The author uses a series of examples to illustrate two versions of a new, nonprobabilist principle of epistemic rationality, the special and general versions of the metacognitive, expected relative frequency (MERF) principle. These are used to explain the rationality of revisions to an agent’s degrees of confidence in propositions based on evidence of the reliability or unreliability of the cognitive processes responsible for them—especially reductions in confidence assignments to propositions antecedently regarded as certain—including certainty-reductions to instances of the law of excluded middle or the law of noncontradiction in logic or certainty-reductions to the certainties of probabilist epistemology. The author proposes special and general versions of the MERF principle and uses them to explain the examples, including the reasoning that would lead to thoroughgoing fallibilism—that is, to a state of being certain of nothing (not even the MERF principle itself). The author responds to the main defenses of probabilism: Dutch Book arguments, Joyce’s potential accuracy defense, and the potential calibration defenses of Shimony and van Fraassen by showing that, even though they do not satisfy the probability axioms, degrees of belief that satisfy the MERF principle minimize expected inaccuracy in Joyce’s sense; they can be externally calibrated in Shimony and van Fraassen’s sense; and they can serve as a basis for rational betting, unlike probabilist degrees of belief, which, in many cases, human beings have no rational way of ascertaining. The author also uses the MERF principle to subsume the various epistemic akrasia principles in the literature. Finally, the author responds to Titelbaum’s argument that epistemic akrasia principles require that we be certain of some epistemological beliefs, if we are rational.

Appendices

Appendix

1.1 The general MERF principle

To state the general version of the MERF principle I need to introduce two complications to the special MERF principle in the text. The special version of the principle presupposed that, at the meta-level, the agent’s MCS has beliefs about the relevant factors. This simplified the exposition. The general version of the MERF principle replaces meta-level beliefs with meta-level confidence assignments.

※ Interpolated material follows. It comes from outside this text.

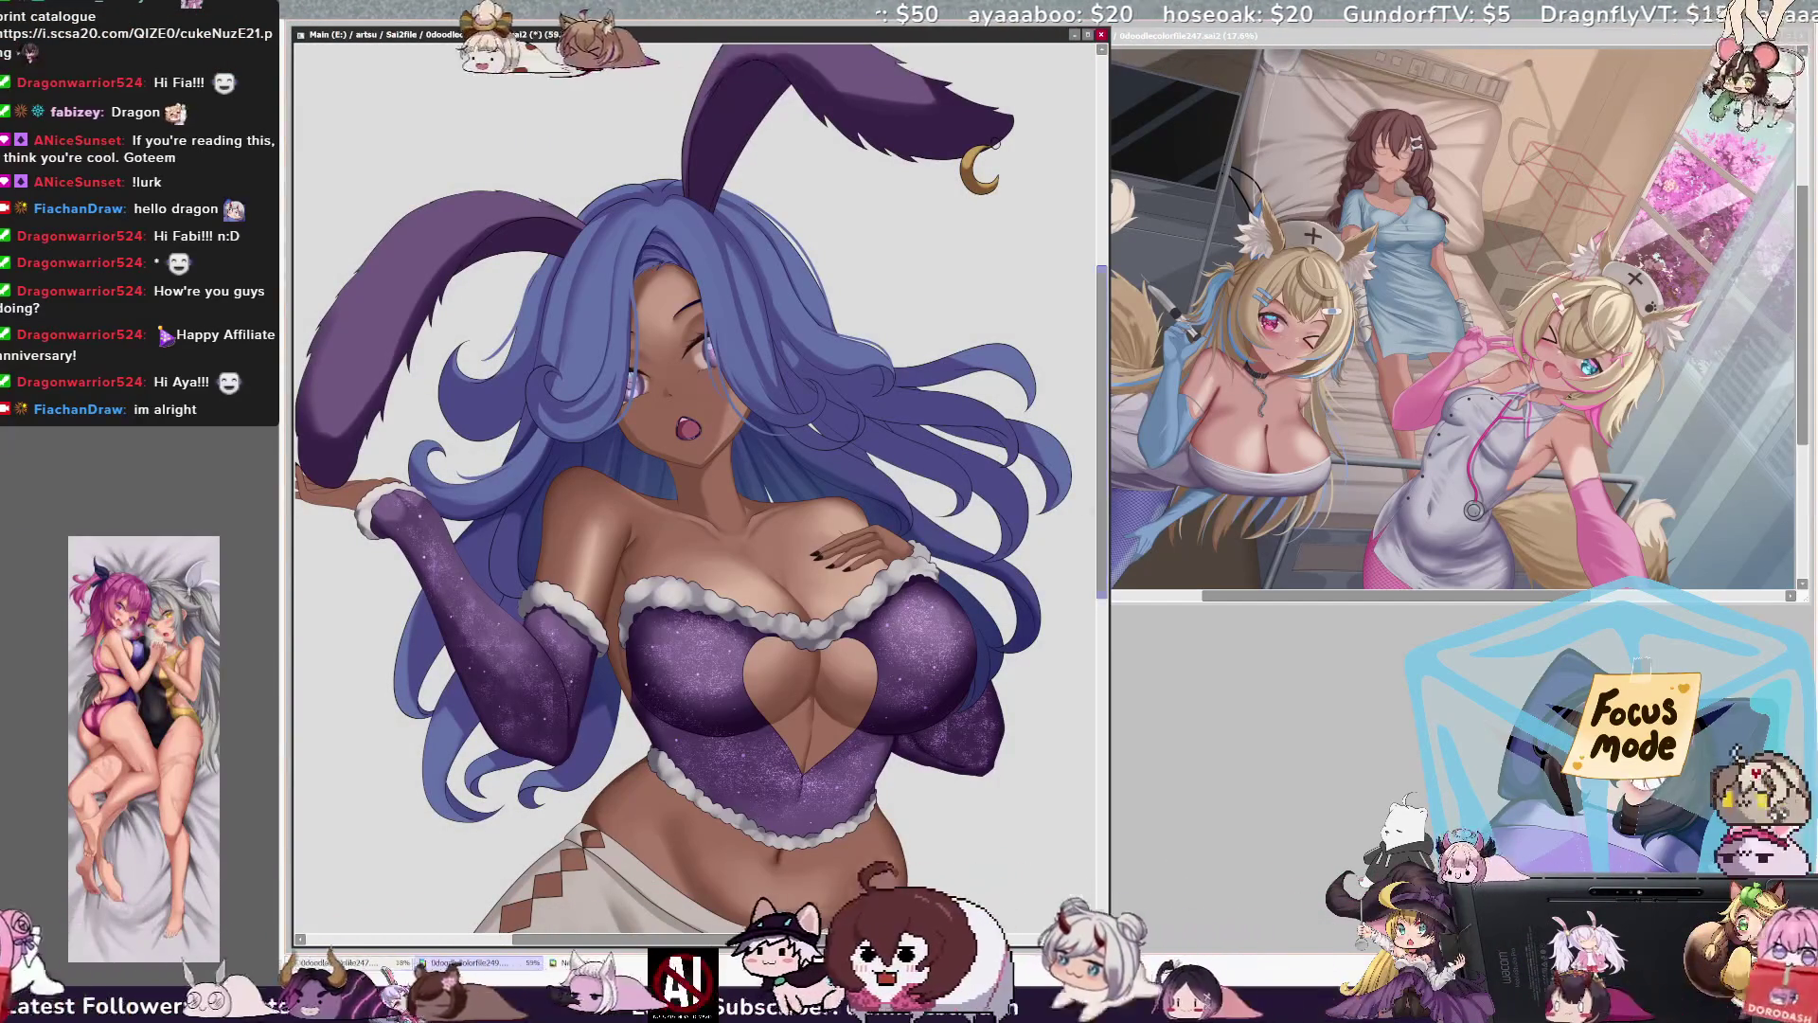
left_click_drag(427, 629, 602, 634)
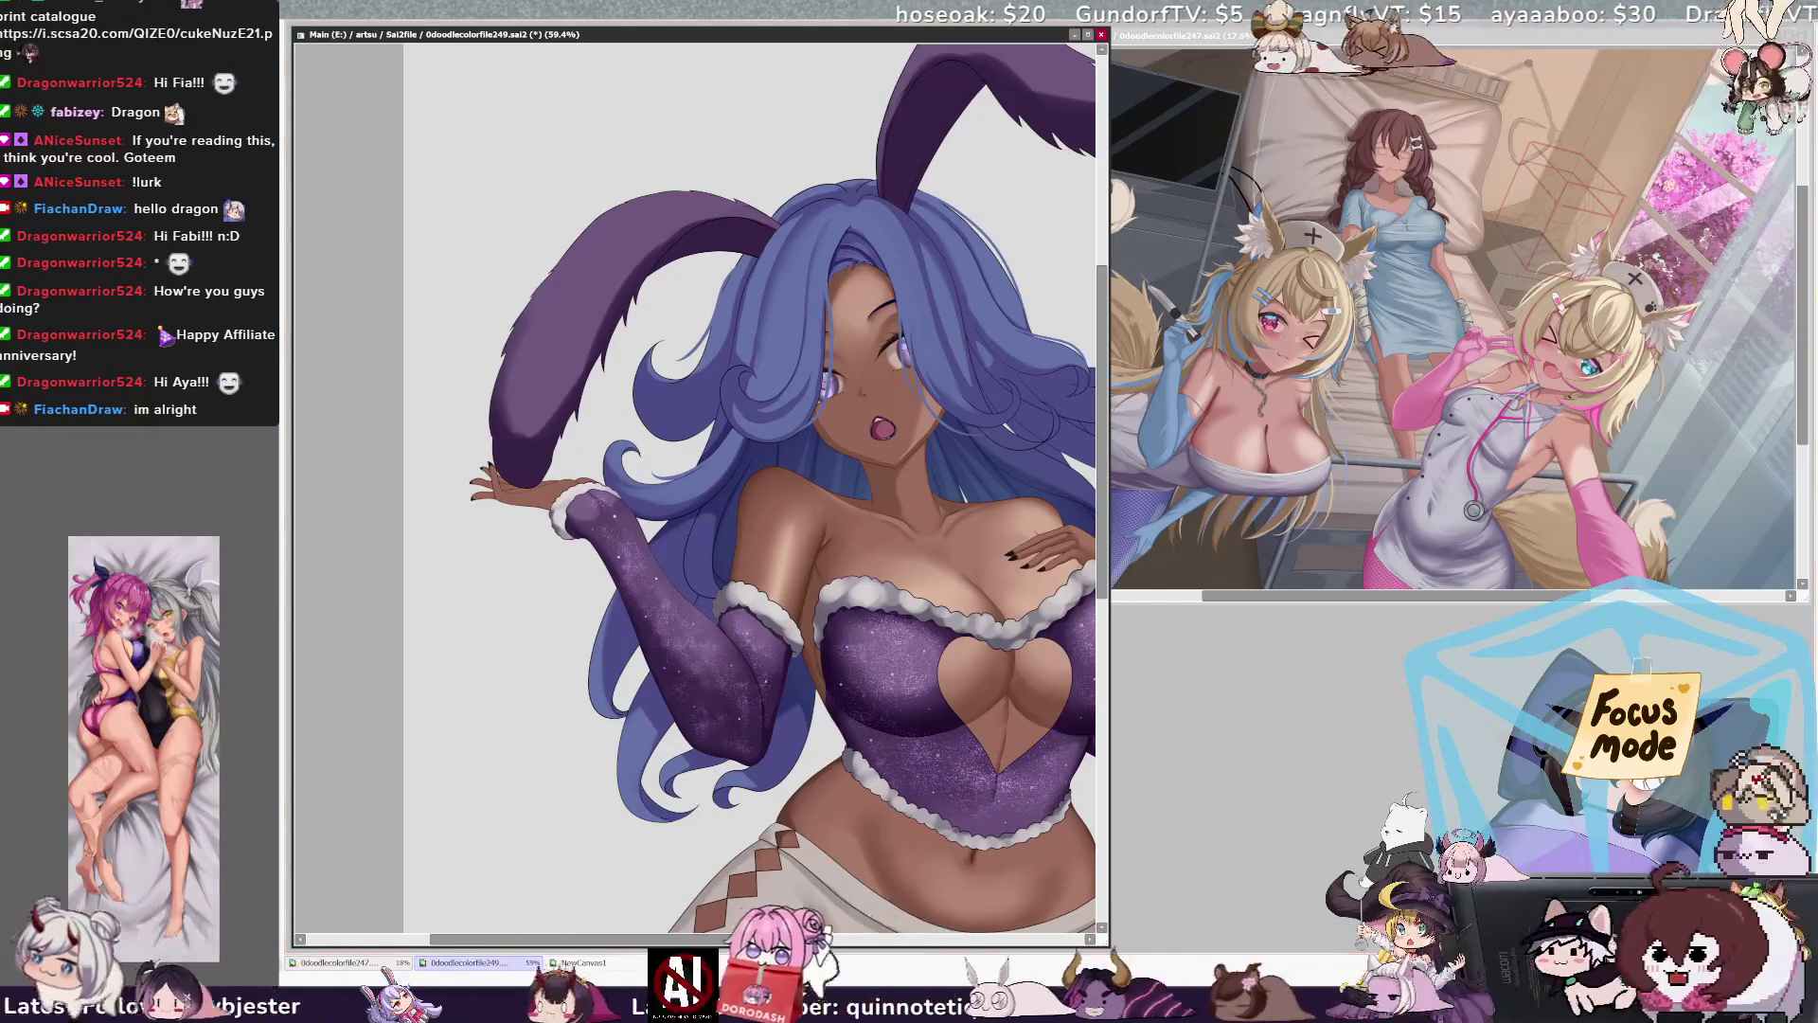
left_click(618, 629, "ctrl+shift")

Also, I may have given the impression that there is a division in the cognitive self—that there are two different selves involved in two different levels of cognitive processing. This is only a useful fiction. There is only one self. That single, unified self can evaluate not only the reliability of its ground-level processes; it can evaluate the reliability of its meta-level processes, though of course, it can’t evaluate them all at once. The difference in levels is just a heuristic to remind us that whenever the self evaluates its cognitive processes, it steps back and brackets their outputs, rather than just reasserting them.

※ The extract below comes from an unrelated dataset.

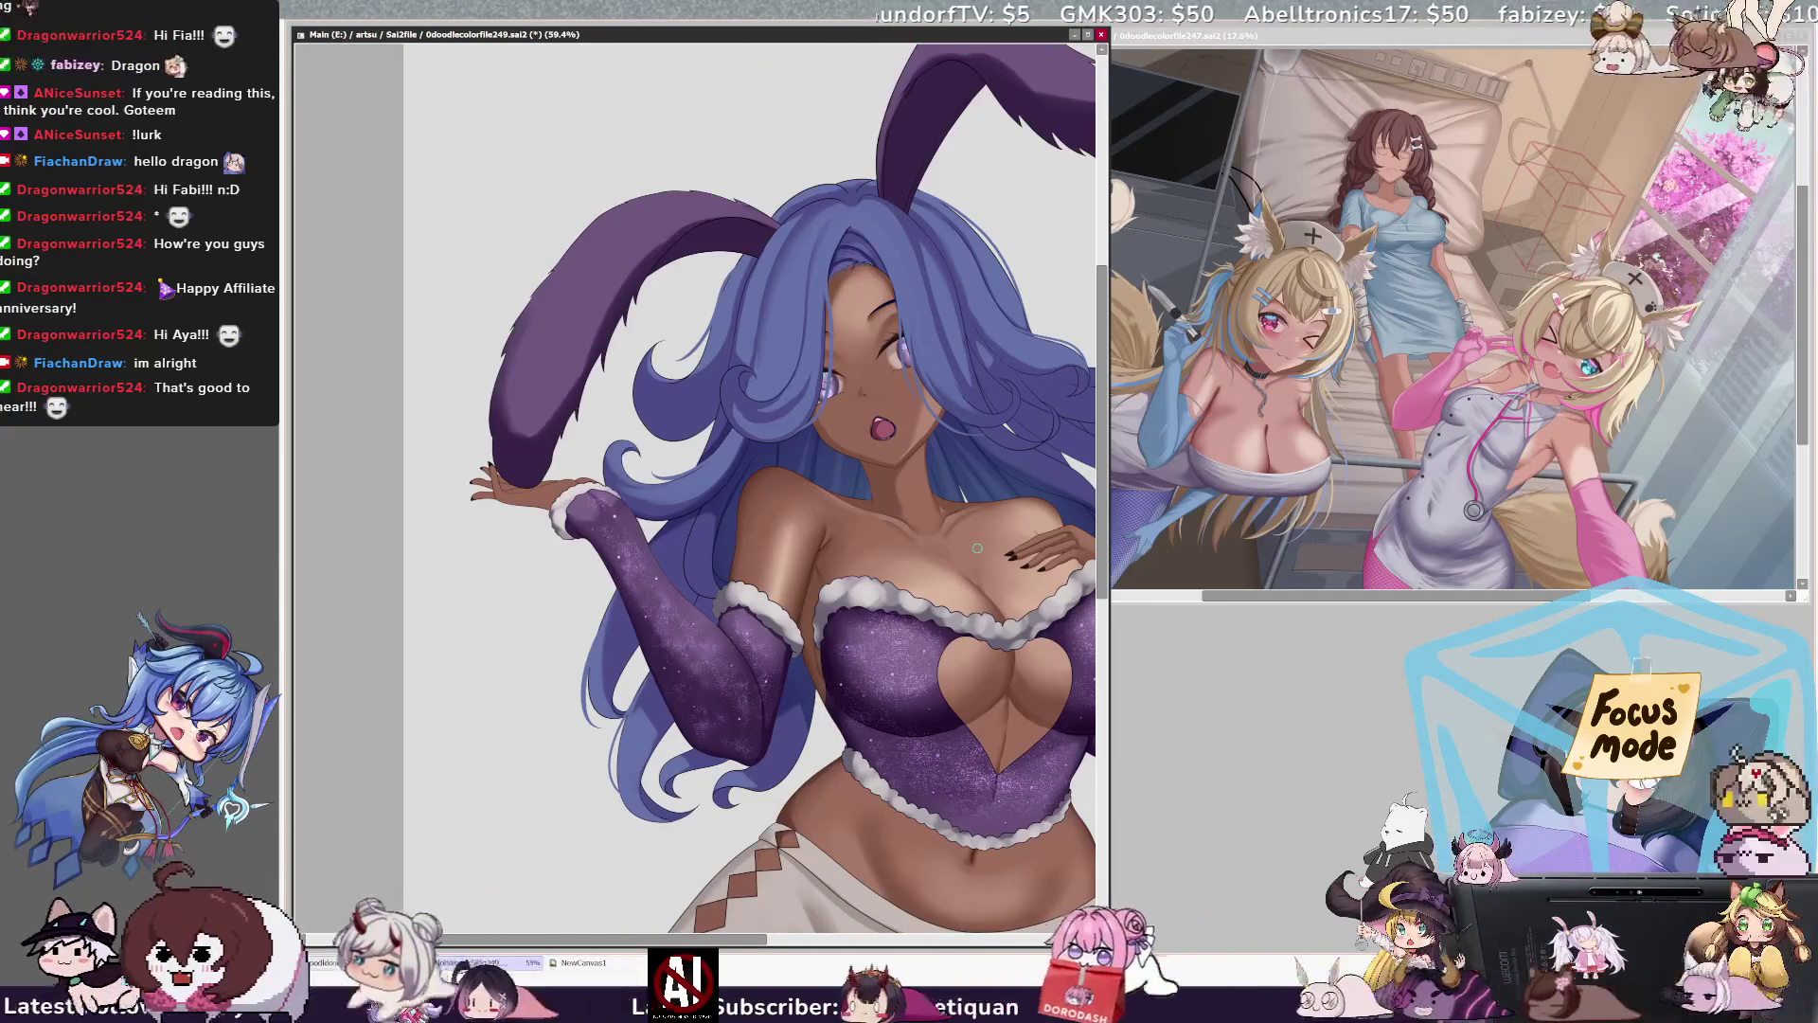
scroll(990, 531, "right", 5)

Here then is the general principle:

• (General metacognitive expected relative frequency (MERF) Principle) An agent’s confidence assignment of c to a proposition P is in disequilibrium if: The agent assigns higher-order confidence to propositions of the following form: There exists a reliability-relevant category of cognitive processes \({ CP}_{1}\) that includes the cognitive processes responsible for the agent’s confidence assignment of c to P such that: \({ ERF}({ T_r/conf=c}, { CP}_{1}) = x\);

• and the weighted average of these higher-order confidence assignments (the sum of her confidence in each of them weighted by x) is equal to d;

• and it is not the case that \(d \approx c\);

• UNLESS [Narrower Reference Class Exception] the agent assigns higher-order confidence to propositions asserting that there is a reliability-relevant categorization \({ CP}_{2}\) of the causal processes responsible for her confidence assignment to P, \({ CP}_{2} \le { CP}_{1}\), such that:

• \({ ERF}({ T_r/conf=c}, { CP}_{2}) = y\);

• and the weighted average of these higher-order confidence assignments (the sum of her confidence in each of them weighted by y) is approximately equal to c. ³⁰

This general version of the MERF principle makes it possible to explain how it could be rational for an agent, Van, to be certain about nothing, for it makes it possible for Van’s MCS to reduce all of his confidence assignments of 1.0, both ground-level and meta-level, to a value between 0 and 1.0 (and, similarly, to increase all of his confidence assignments of 0 to a value between 0 and 1.0). Here is a simple example meant only to illustrate the main idea: Let \(\Phi \) be the set of all propositions to which Van assigns confidence of 1.0. I explain how the general MERF principle could lead him to adopt a confidence assignment in which every member of \(\Phi \) is assigned confidence of .998, with the result that no proposition is assigned confidence of 1.0 (or 0). For simplicity, I assume that there is no relevant narrower subclass \(\Phi \) for which Van’s MCS projects a different expected relative frequency of truth than for \(\Phi \). In the cases of interest, Van will not assign confidence of 1.0 to the proposition that the expected relative frequency of truth of the members of \(\Phi \) is .998. Van will divide his confidence among various alternative values for that expected relative frequency of truth. Here is a simple example: Van assigns confidence of .5 to each of two possibilities: that the relevant relative frequency of truth is .999 and that the relevant relative frequency of truth is .997. His confidence assignment of 1.0 to a proposition P (in \(\Phi \)) will be in disequilibrium when, as in this case, the weighted average of his various estimates of the expected relative frequency of truth in the members of \(\Phi \) (in this case, .998) is not equal to his confidence in the individual members of \(\Phi \) (in this case, 1.0). In the simplest case, the general MERF principle will require him to reduce his confidence assignment to each of the members of \(\Phi \) to .998.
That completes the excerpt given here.